On a cold day last fall, Iowa State University scientist Michelle Soupir and her team of graduate students shoveled out the woodchip-and-mud entrails of nine concrete-lined water-quality cells at the Agricultural Engineering and Agronomy Research Farm near Ames.
They packed samples from the cells—mini bioreactors—into plastic bags and labeled them to take back to the lab, where they would measure bacterial activity and the rate of woodchip decomposition.
Their work wrapped up one set of research trials and marked the beginning of new experiments using corn cobs instead of woodchips. A hill of corn cobs donated by Green Products of Conrad, Iowa, waited nearby to fill the now-empty 19-foot by 3-foot research-sized bioreactors.
This pilot-scale system for bioreactor research is unlike any other in the world. Soupir, an associate professor of agricultural and biosystems engineering at Iowa State, is one of the country’s leading researchers studying bioreactors and how to make them effective and practical.
Denitrifying trenches
A bioreactor is an edge-of-field water-treatment technology that is used to treat nitrate-nitrogen in tile drainage coming from crop fields. At the field-scale, a bioreactor is a plastic-lined trench, where water piped in from tiles interacts with a high-carbon material like woodchips or corn cobs. The environment in the bioreactor supports microbes that transform nitrate-N primarily to harmless nitrogen gas. Water leaves the bioreactor cleaner before it flows on to waterways or ditches.
Research on this technology has been ongoing since the early 2000s at Iowa State in partnership with USDA Agricultural Research Service researchers located on campus. With the adoption of the Iowa Nutrient Reduction Strategy science assessment in 2012, bioreactors started gaining prominence as a promising edge-of-field practice for nitrate reduction in Iowa, and the technology is catching on in other states that have extensive agricultural drainage.
Soupir’s pilot-sized bioreactors were installed in 2014, with funding from the Iowa Nutrient Research Center at Iowa State. The center continues to fund Soupir’s bioreactor research and has also supported development of curriculum that uses bioreactors to teach science to middle-school and high school students. Soupir’s research also has been supported by the Iowa Soybean Association and the USDA Natural Resources Conservation Service.
Soupir’s new Iowa Nutrient Research Center-funded project, now underway, is exploring the next generation of bioreactors—assessing the potential of corn cobs as a carbon source to fuel helpful bacteria to denitrify water.
“In the lab, using corn cobs has been shown to increase nitrogen removal because they are more biologically active than woodchips,” said Soupir.
Corn cobs are also likely to be more locally available and cheaper. But how long will they last, and will they require more management and labor? Our research will help us answer such questions.”
Soupir and colleagues monitor nitrate-nitrogen and phosphorus levels in water as it enters and exits the bioreactor. To date,her research shows that many factors influence a bioreactor’s effectiveness, including its size, the flow rate of the incoming water and the levels of nutrients it carries, temperatures and carbon source.
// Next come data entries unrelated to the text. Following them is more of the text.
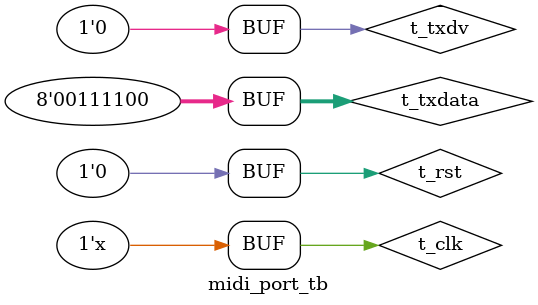
<source format=v>
`timescale 1ns / 1ps

module midi_port_tb();

reg t_clk = 0;
reg t_rst;
reg t_txdv;
wire t_txserial, t_rxserial;
reg [7:0] t_txdata;

wire t_rxdv;
wire [7:0] t_rxdata;

always t_clk = #1 ~t_clk;

midi_port mp_tb(
    .clk(t_clk),
    .rst(t_rst),
    .txdv(t_txdv),
    .txserial(t_txserial),
    .txdata(t_txdata),
    .rxdv(t_rxdv),
    .rxserial(t_rxserial),
    .rxdata(t_rxdata)
);

initial begin
    t_rst = 1;
    #2;
    t_rst = 0;

    t_txdata <= 8'b01011010;
    t_txdv = 1;
    #2;
    t_rst = 0;
    t_txdata <= 8'b10100101;
    t_txdv = 1;
    #2;
    t_rst = 0;
    t_txdata <= 8'b11000011;
    t_txdv = 1;
    #2;
    t_rst = 0;
    t_txdata <= 8'b00111100;
    t_txdv = 1;
    #2;
//    t_txdv = 0;
//    #2;
//    #400000;

    t_txdata <= 8'b01011010;
    t_txdv = 1;
    #2;
    t_rst = 0;
    t_txdata <= 8'b10100101;
    t_txdv = 1;
    #2;
    t_rst = 0;
    t_txdata <= 8'b11000011;
    t_txdv = 1;
    #2;
    t_rst = 0;
    t_txdata <= 8'b00111100;
    #2;
    t_txdv = 0;
    #2;
//    #400000;

    t_txdata <= 8'b01011010;
    t_txdv = 1;
    #2;
    t_rst = 0;
    t_txdata <= 8'b10100101;
    t_txdv = 1;
    #2;
    t_rst = 0;
    t_txdata <= 8'b11000011;
    t_txdv = 1;
    #2;
    t_rst = 0;
    t_txdata <= 8'b00111100;
    t_txdv = 1;
    #2;
    t_txdv = 0;
    #2;
//    #400000;

    t_txdata <= 8'b01011010;
    t_txdv = 1;
    #2;
    t_rst = 0;
    t_txdata <= 8'b10100101;
    t_txdv = 1;
    #2;
    t_rst = 0;
    t_txdata <= 8'b11000011;
    t_txdv = 1;
    #2;
    t_rst = 0;
    t_txdata <= 8'b00111100;
    t_txdv = 1;
    #2;
    t_txdv = 0;
    #2;
//    #400000;
end

endmodule

</source>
The research indicates that bioreactors remove from 9 to 54 percent of the concentration of incoming nitrate-nitrogen, depending on conditions like flow rate and temperatures, Soupir said. In wet conditions when water flows through more quickly, the bioreactor may remove a lower percentage of nitrogen in the tile water, yet reduce a larger overall pollutant load.
The cost of installing a bioreactor is estimated to be $10,000 to $15,000, depending primarily on its size and the materials used as a carbon source. That roughly equates to $10.23/ treated acre per, a cost similar to estimates for other edge-of-field technologies like saturated buffers and constructed wetlands. In terms of lifespan, a woodchip bioreactor is predicted to function about a decade before it will need to be recharged with a new carbon supply.
Pilot studies suggest greater potential
In 2018, Soupir, Ji-Yeow Law and other colleagues in the Department of Agricultural and Biosystems Engineering, published findings looking at the potential to use electrical stimulation to ramp up biological activity in the bioreactor when temperatures drop.
“This works in the lab,” said Soupir. “It’s more expensive, but with refinements, we think this could be a way to significantly improve a bioreactor’s nutrient-treatment capacity.”
Another Iowa State study showed that bioreactors can help reduce E. coli bacteria, for example, from livestock facilities.
“We’ve also looked at bioreactors’ ability to reduce dissolved phosphorus,” Soupir said. “Our research didn’t see significant reductions, but we think we may get better results if we used a steel slag material upstream or downstream of the carbon source. When removed at the end of the bioreactor’s life, the slag might be useful for road material or other purposes.”
“These are just some of the scenarios we want to explore further,” said Soupir. “Our goal is to make the next generation of bioreactors an even more effective and practical tool to improve water quality.”